▶ _TASK TO CARRY OUT_
Please rewrite the listing below with every "pose" swapped for "camera" and everything else left unchanged. Leave the pictures out of your answer.

▶ _ENTRIES_
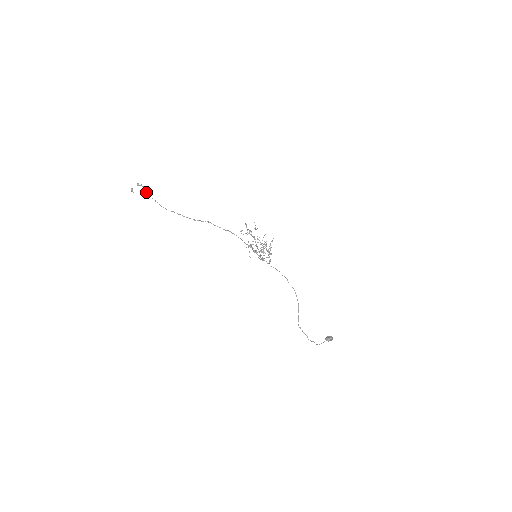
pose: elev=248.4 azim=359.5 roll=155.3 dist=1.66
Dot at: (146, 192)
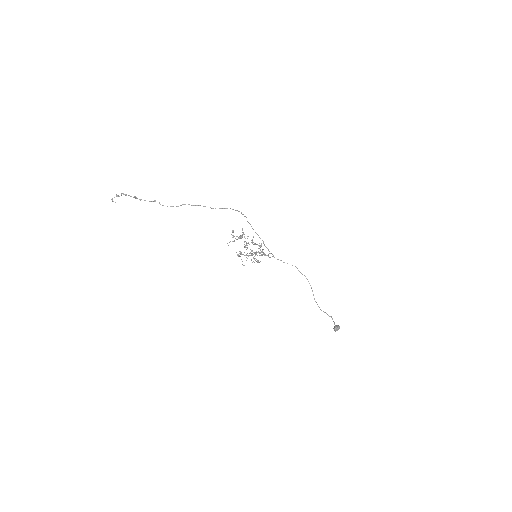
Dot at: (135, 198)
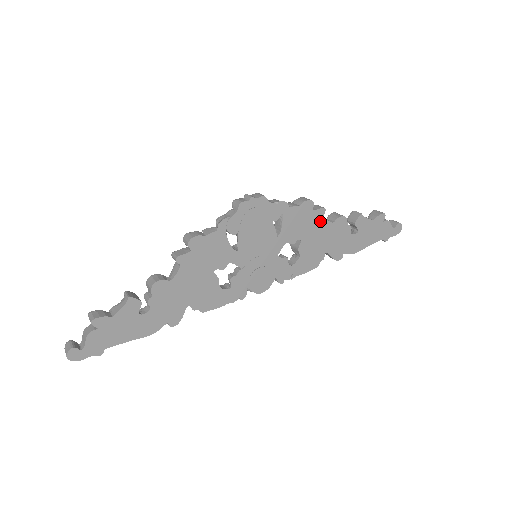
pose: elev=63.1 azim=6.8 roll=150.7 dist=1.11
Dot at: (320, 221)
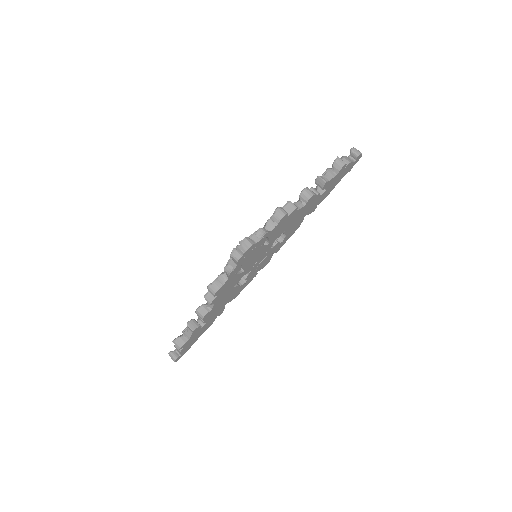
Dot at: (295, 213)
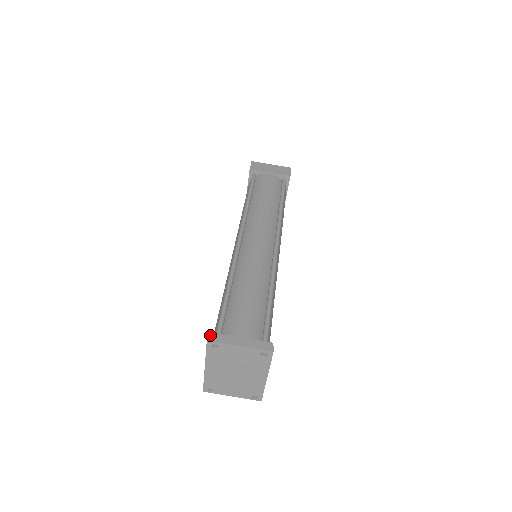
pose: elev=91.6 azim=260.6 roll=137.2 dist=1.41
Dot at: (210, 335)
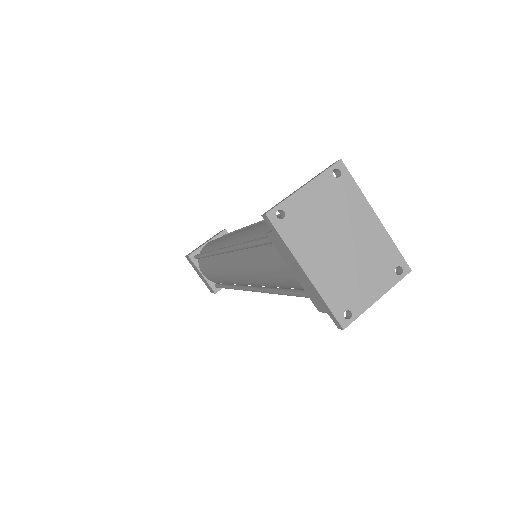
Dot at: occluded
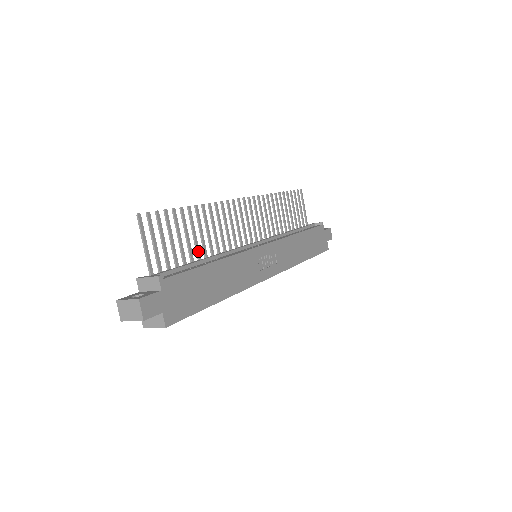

▶ _RESULT OF THIS TASK_
camera: elev=248.4 azim=359.5 roll=155.3 dist=1.66
Dot at: (146, 192)
Dot at: (135, 198)
camera: elev=63.1 azim=6.8 roll=150.7 dist=1.11
Dot at: (320, 221)
Dot at: (295, 213)
camera: elev=91.6 azim=260.6 roll=137.2 dist=1.41
Dot at: (210, 335)
Dot at: occluded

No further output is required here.